Mount the new nozzle
Step 1: Insert the new nozzle
With you hotend still at 260°, screw the new nozzle at least one turn into the read with your fingers. Be careful not to hurt, but don’t use tools as you may damage the thread with them. Don’t hurry, you have about 5s…
Step 2: Screw the nozzle to the heater
Screw the nozzle mostly into the thread, this is best done with the tweezers. For the last turn, to have more feeling about torque (remember: don’t apply torque!), use the 18mm and 7mm wrench as in step 5 above. Hodl the heater in position with the 18mm one. Hold the 7mm wrench as short as possible with only 2-3 fingers. Slowly turn it, until you feel the nozzle reached the heaters surface. Stop here, or you may strip the thread!
Step 3: Turning the heat break against the nozzle to “seal” the connection
This is the step that prevents leakage during your prints. Grab the hot end with your sheet of paper and screw it to the heat break. Only hand tighten, never use the 18mm wrench or I promise you will need a new hot end! Be careful not to turn the heater block too far, have a look at the heater wires. If you can’t tight it in a good position, that’s due to length tolerances of the nozzle. Don’t worry, skip to the next step and come back to this step later.
Why it won’t leak this way without any torque? Your hot end is at a temperature during this procedure that is higher then your print temperature, you remember? If your heater block gets cooler, it will shrink, pressing the heat break and the nozzle together. This prevents it from leaking.
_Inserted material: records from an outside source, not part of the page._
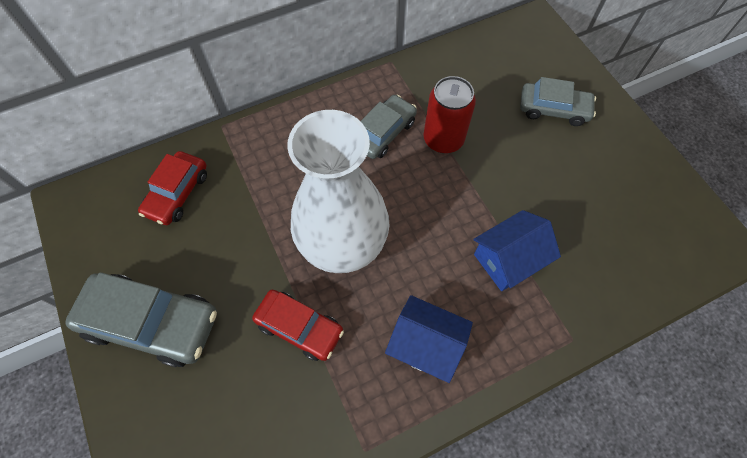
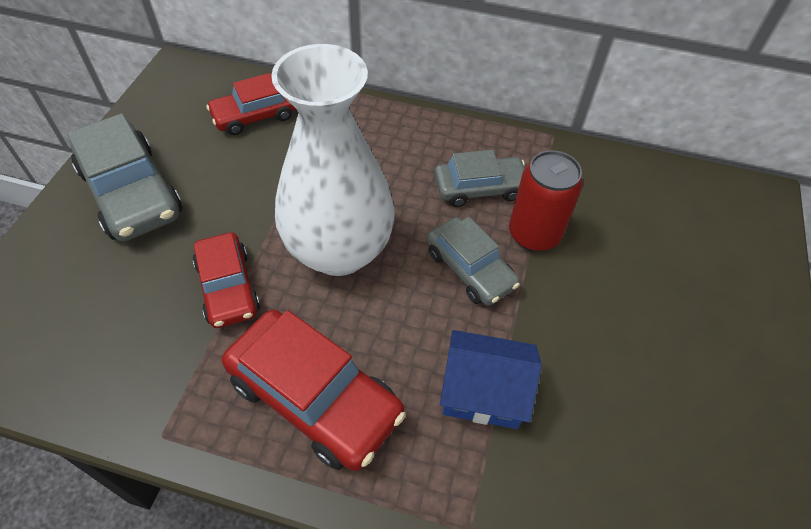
camera: 40 degrees right, 10 degrees down
blue house [385,295,473,383] -> red car [222,310,406,471]
grey car [520,77,596,126] -> grey car moved to [427,217,520,306]

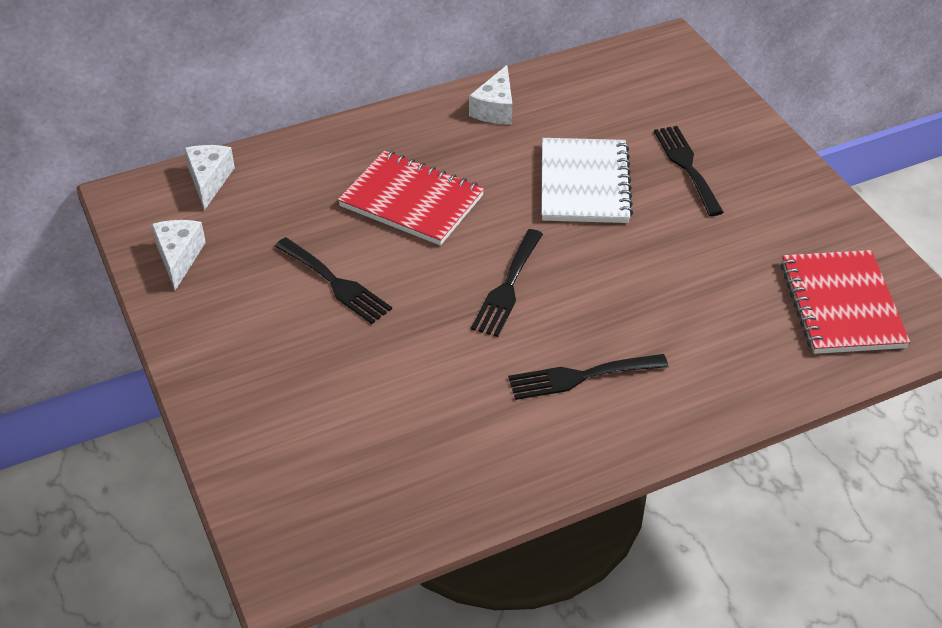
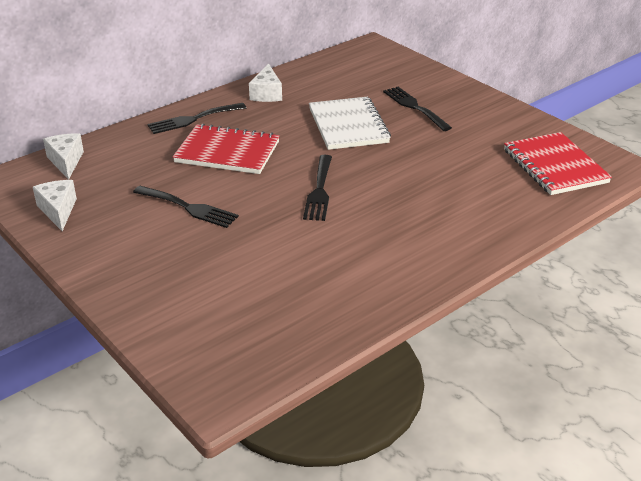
camera: 15 degrees left, 10 degrees down
black fork [508,354,668,400] -> black fork moved to [147,103,246,134]

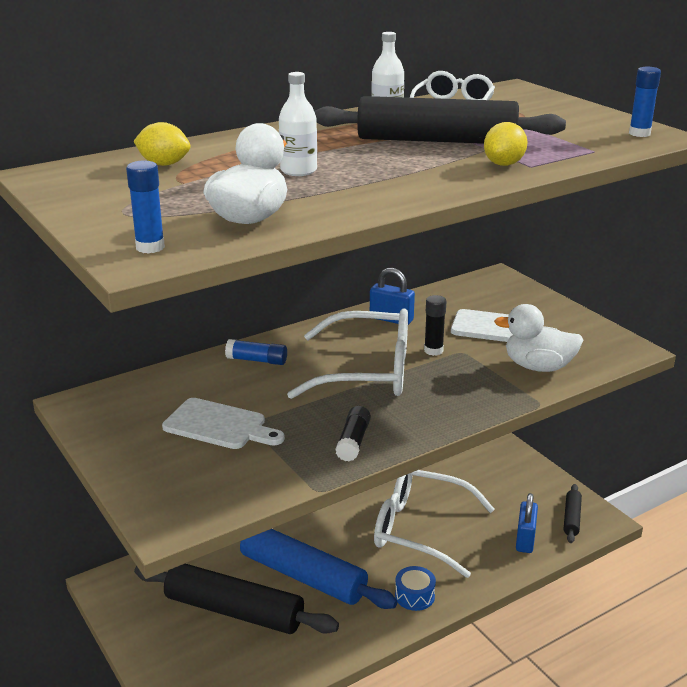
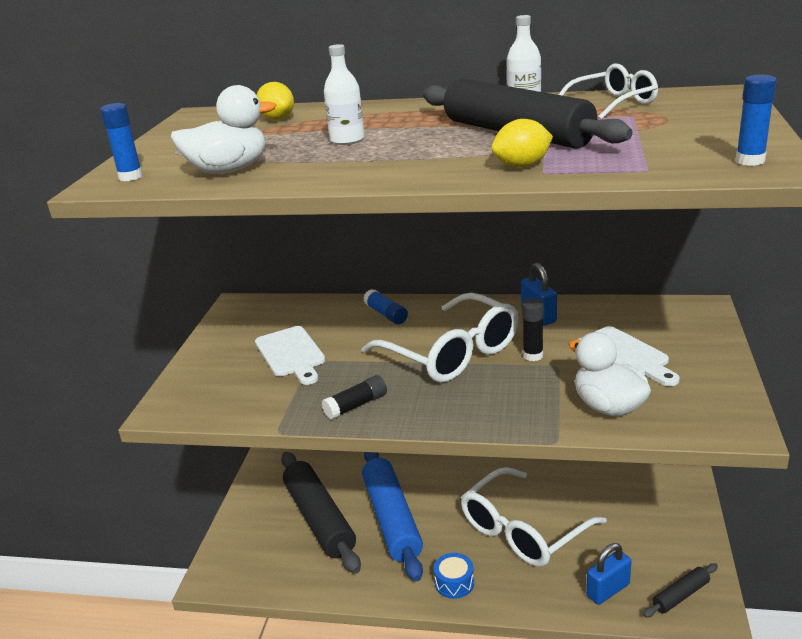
camera: 45 degrees right, 0 degrees up
white glasses [374,470,495,578] -> white glasses turned 105 degrees counterclockwise [461,467,607,567]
Re-orientate the hot end to safe the heater wires
First: Be careful in this step, I consider it the most dangerous step of this howto regarding the posibility to break something.
If you recognise you can’t hand-tighten the heater block in step 3, you have to turn the heat breake inside the cooling fins. There is no thread in there, it’s only fitted together and clamped with a small screw on the back side of the cooling block.
Turn off the heater and wait until it is cooled down completely. Loosen the small screw, but don’t remove it. See the picture to know where it is:
There is a small flat area above the thread of the heat breake that goes into the heater. Grab it with a wrench, slowly rotate it a few degrees to the position you need. You might need a little bit of force, but not too much. Be careful, the heat breake is fragile! Hand thighten the small screw again. Heat up to 260° again and continue with step 3 above.
You might not have a small wrench for that like me. You can also grab the heater with the 18mm wrench and rotate it this way. It worked for me, but be careful.